I recently learned that my dad used to be a landlord. Problem was, he has a sense of morals, ethics, and empathy. Tennants would be unable to pay rent for one reason or another, but he wouldn't evict them because he understood that sometimes shits hard. Eventually, he had to sell all his properties to a less scrupulous landlord.
I feel conflicted with the knowledge that I could have had a better childhood if my dad was a worse person.
Why 16? why not 14 or 18 if you are that kind of a dick.
Like I understand that some people ask their childeren to pay rent once they get a fulltime job. Heck I have heard of parents who didn't need to money from their kids so they put it in a savings account in the kdis name and gave it to them when they needed to buy a house).
I also know somebody who was 10k short of buying an appartement, he had to pay rent to help his parents stay afloat.
Every time I see these posts:
The happiest countries in the world are consistently: The Nordic countries are often considered happy due to high levels of social trust, strong welfare systems, and low income inequality, which contribute to a sense of security and well-being among their citizens. Additionally, their effective governance and access to quality public services play a significant role in enhancing overall life satisfaction. These governments are working for the people, not oligarchs.
I know some landlords that acknowledge it is their problem, tenants dying or failing to pay means more paperwork and needing to find a new tenant, but they don't really offer good solutions.
※ ※ ※
### Work item A
In the text about a father who was once a landlord, what did he eventually have to do with his properties?
※ ※ ※
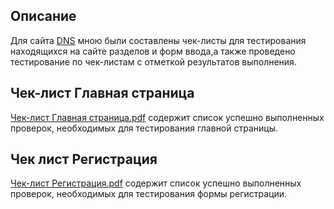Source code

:## Описание

Для сайта [DNS](https://www.dns-shop.ru/) мною были составлены чек-листы для тестирования находящихся на сайте разделов и форм ввода,а также проведено тестирование по чек-листам с отметкой результатов выполнения.

## Чек-лист Главная страница
 
[Чек-лист Главная страница.pdf](https://docs.google.com/spreadsheets/d/1rB_90-f3DwSHmRY1psULbVKqkKJX8o-D/edit?usp=sharing&ouid=109867924412881789970&rtpof=true&sd=true) содержит список успешно выполненных проверок, необходимых для тестирования главной страницы.

## Чек лист Регистрация

[Чек-лист Регистрация.pdf](#) содержит список успешно выполненных проверок, необходимых для тестирования формы регистрации.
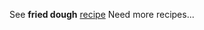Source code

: See **fried dough** [recipe](https://food52.com/recipes/12341-homemade-fried-dough) 
Need more recipes...
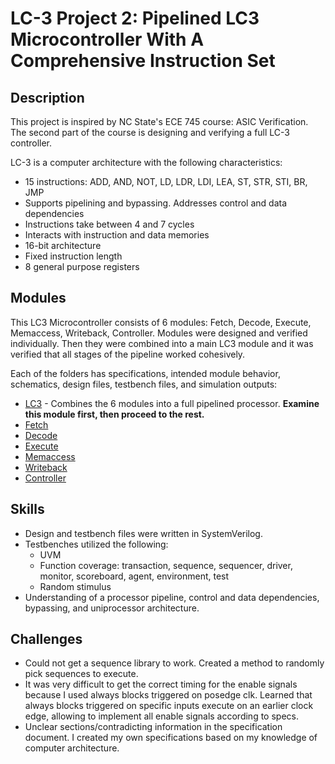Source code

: # LC-3 Project 2: Pipelined LC3 Microcontroller With A Comprehensive Instruction Set

## Description
This project is inspired by NC State's ECE 745 course: ASIC Verification. The second part of the course is designing and verifying a full LC-3 controller.

LC-3 is a computer architecture with the following characteristics:
- 15 instructions: ADD, AND, NOT, LD, LDR, LDI, LEA, ST, STR, STI, BR, JMP
- Supports pipelining and bypassing. Addresses control and data dependencies
- Instructions take between 4 and 7 cycles
- Interacts with instruction and data memories
- 16-bit architecture
- Fixed instruction length
- 8 general purpose registers

## Modules
This LC3 Microcontroller consists of 6 modules: Fetch, Decode, Execute, Memaccess, Writeback, Controller. Modules were designed and verified individually. Then they were combined into a main LC3 module and it was verified that all stages of the pipeline worked cohesively. 

Each of the folders has specifications, intended module behavior, schematics, design files, testbench files, and simulation outputs:
- [LC3](LC3) - Combines the 6 modules into a full pipelined processor. **Examine this module first, then proceed to the rest.**
- [Fetch](fetch)
- [Decode](decode)
- [Execute](execute)
- [Memaccess](memaccess)
- [Writeback](writeback)
- [Controller](controller)
  
## Skills
- Design and testbench files were written in SystemVerilog.
- Testbenches utilized the following:
  - UVM
  - Function coverage: transaction, sequence, sequencer, driver, monitor, scoreboard, agent, environment, test
  - Random stimulus
- Understanding of a processor pipeline, control and data dependencies, bypassing, and uniprocessor architecture.
  
## Challenges
- Could not get a sequence library to work. Created a method to randomly pick sequences to execute.
- It was very difficult to get the correct timing for the enable signals because I used always blocks triggered on posedge clk. Learned that always blocks triggered on specific inputs execute on an earlier clock edge, allowing to implement all enable signals according to specs.
- Unclear sections/contradicting information in the specification document. I created my own specifications based on my knowledge of computer architecture.
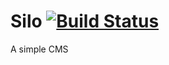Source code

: Silo [![Build Status](https://travis-ci.org/hodavidhara/silo.svg?branch=develop)](https://travis-ci.org/hodavidhara/silo)
==========

A simple CMS
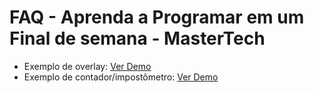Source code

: <h1> FAQ - Aprenda a Programar em um Final de semana - MasterTech </h1>

<ul>
  <li>Exemplo de overlay: <a href="https://dtoloto.github.io/faq-mastertech/exemplo-overlay/"> Ver Demo <a/> </li>
   <li>Exemplo de contador/impostômetro: <a href="https://dtoloto.github.io/faq-mastertech/exemplo-impostometro/"> Ver Demo <a/> </li>
</ul>

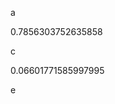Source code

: a
<!--START:foo-->
0.7856303752635858
<!--END:foo-->
c
<!--START:bar-->
0.06601771585997995
<!--END:bar-->
e
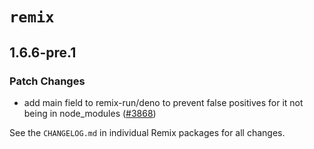 # `remix`

## 1.6.6-pre.1

### Patch Changes

- add main field to remix-run/deno to prevent false positives for it not being in node_modules ([#3868](https://github.com/remix-run/remix/pull/3868))

See the `CHANGELOG.md` in individual Remix packages for all changes.
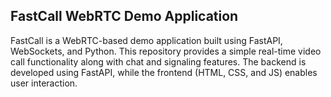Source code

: ## FastCall WebRTC Demo Application
FastCall is a WebRTC-based demo application built using FastAPI, WebSockets, and Python. This repository provides a simple real-time video call functionality along with chat and signaling features. The backend is developed using FastAPI, while the frontend (HTML, CSS, and JS) enables user interaction.
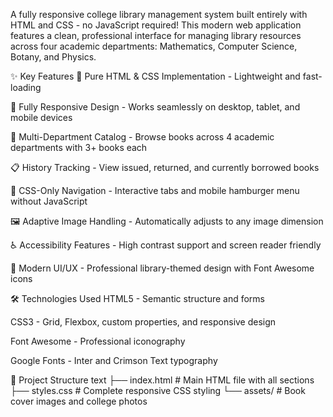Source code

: A fully responsive college library management system built entirely with HTML and CSS - no JavaScript required! This modern web application features a clean, professional interface for managing library resources across four academic departments: Mathematics, Computer Science, Botany, and Physics.

✨ Key Features
🎯 Pure HTML & CSS Implementation - Lightweight and fast-loading

📱 Fully Responsive Design - Works seamlessly on desktop, tablet, and mobile devices

🏢 Multi-Department Catalog - Browse books across 4 academic departments with 3+ books each

📋 History Tracking - View issued, returned, and currently borrowed books

🔄 CSS-Only Navigation - Interactive tabs and mobile hamburger menu without JavaScript

🖼️ Adaptive Image Handling - Automatically adjusts to any image dimension

♿ Accessibility Features - High contrast support and screen reader friendly

🎨 Modern UI/UX - Professional library-themed design with Font Awesome icons

🛠️ Technologies Used
HTML5 - Semantic structure and forms

CSS3 - Grid, Flexbox, custom properties, and responsive design

Font Awesome - Professional iconography

Google Fonts - Inter and Crimson Text typography

📁 Project Structure
text
├── index.html          # Main HTML file with all sections
├── styles.css          # Complete responsive CSS styling
└── assets/            # Book cover images and college photos


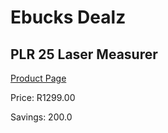 
# Ebucks Dealz
## PLR 25 Laser Measurer
[Product Page](https://www.ebucks.com/web/shop/productSelected.do?prodId=1094332916&catId=370101825)

Price: R1299.00

Savings: 200.0


	
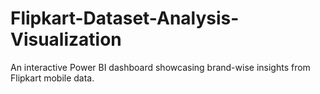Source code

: # Flipkart-Dataset-Analysis-Visualization
An interactive Power BI dashboard showcasing brand-wise insights from Flipkart mobile data.
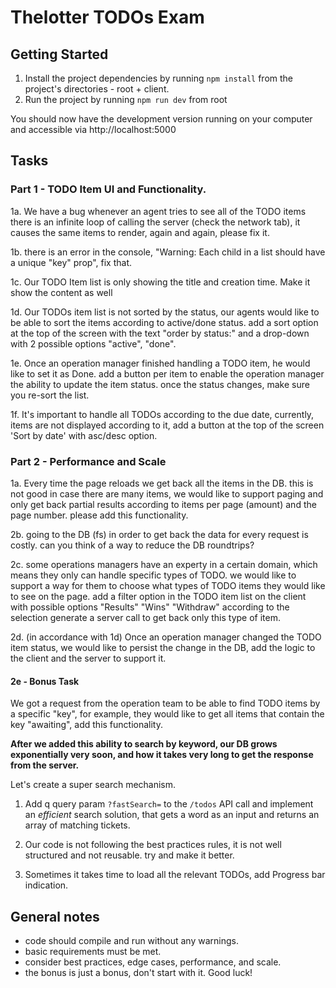 # Thelotter TODOs Exam

## Getting Started
1. Install the project dependencies by running `npm install` from the project's directories - root + client.
3. Run the project by running `npm run dev` from root

You should now have the development version running on your computer and accessible via http://localhost:5000

## Tasks

### Part 1 - TODO Item UI and Functionality.

1a. We have a bug whenever an agent tries to see all of the TODO items there is an infinite loop of calling the server (check the network tab), it causes the same items to render, again and again, please fix it.

1b. there is an error in the console, "Warning: Each child in a list should have a unique "key" prop", fix that.

1c. Our TODO Item list is only showing the title and creation time. Make it show the content as well 

1d. Our TODOs item list is not sorted by the status, our agents would like to be able to sort the items according to active/done status. add a sort option at the top of the screen with the text "order by status:" and a drop-down with 2 possible options "active", "done".

1e. Once an operation manager finished handling a TODO item, he would like to set it as Done. add a button per item to enable the operation manager the ability to update the item status. once the status changes, make sure you re-sort the list.

1f. It's important to handle all TODOs according to the due date, currently, items are not displayed according to it, add a button at the top of the screen 'Sort by date' with asc/desc option.


### Part 2 - Performance and Scale
1a. Every time the page reloads we get back all the items in the DB. this is not good in case there are many items, we would like to support paging and only get back partial results according to items per page (amount) and the page number. please add this functionality.

2b. going to the DB (fs) in order to get back the data for every request is costly. can you think of a way to reduce the DB roundtrips?

2c. some operations managers have an experty in a certain domain, which means they only can handle specific types of TODO. we would like to support a way for them to choose what types of TODO items they would like to see on the page.
add a filter option in the TODO item list on the client with possible options 
"Results"
"Wins" 
"Withdraw"
according to the selection generate a server call to get back only this type of item. 

2d. (in accordance with 1d) Once an operation manager changed the TODO item status, we would like to persist the change in the DB, add the logic to the client and the server to support it. 

#### 2e - Bonus Task

We got a request from the operation team to be able to find TODO items by a specific "key", for example, they would like to get all items that contain the key "awaiting", add this functionality.

**After we added this ability to search by keyword, our DB grows exponentially very soon, and how it takes very long to get the response from the server.**

Let's create a super search mechanism.
1. Add q query param `?fastSearch=` to the `/todos` API call and implement an *efficient* search solution, that gets a word as an input and returns an array of matching tickets.

2. Our code is not following the best practices rules, it is not well structured and not reusable. try and make it better. 

3. Sometimes it takes time to load all the relevant TODOs, add Progress bar indication. 


## General notes
- code should compile and run without any warnings.
- basic requirements must be met.
- consider best practices, edge cases, performance, and scale.
- the bonus is just a bonus, don't start with it.
Good luck!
※ ※ ※
### Work item B
Show every line of the records that contains the string "https". Case counts.

### Response A
He had to sell all of them to a less scrupulous landlord.

### Response B
Для сайта [DNS](https://www.dns-shop.ru/) мною были составлены чек-листы для тестирования находящихся на сайте разделов и форм ввода,а также проведено тестирование по чек-листам с отметкой результатов выполнения.
[Чек-лист Главная страница.pdf](https://docs.google.com/spreadsheets/d/1rB_90-f3DwSHmRY1psULbVKqkKJX8o-D/edit?usp=sharing&ouid=109867924412881789970&rtpof=true&sd=true) содержит список успешно выполненных проверок, необходимых для тестирования главной страницы.
: See **fried dough** [recipe](https://food52.com/recipes/12341-homemade-fried-dough) 
: Silo [![Build Status](https://travis-ci.org/hodavidhara/silo.svg?branch=develop)](https://travis-ci.org/hodavidhara/silo)
  <li>Exemplo de overlay: <a href="https://dtoloto.github.io/faq-mastertech/exemplo-overlay/"> Ver Demo <a/> </li>
   <li>Exemplo de contador/impostômetro: <a href="https://dtoloto.github.io/faq-mastertech/exemplo-impostometro/"> Ver Demo <a/> </li>
- add main field to remix-run/deno to prevent false positives for it not being in node_modules ([#3868](https://github.com/remix-run/remix/pull/3868))
[Product Page](https://www.ebucks.com/web/shop/productSelected.do?prodId=1094332916&catId=370101825)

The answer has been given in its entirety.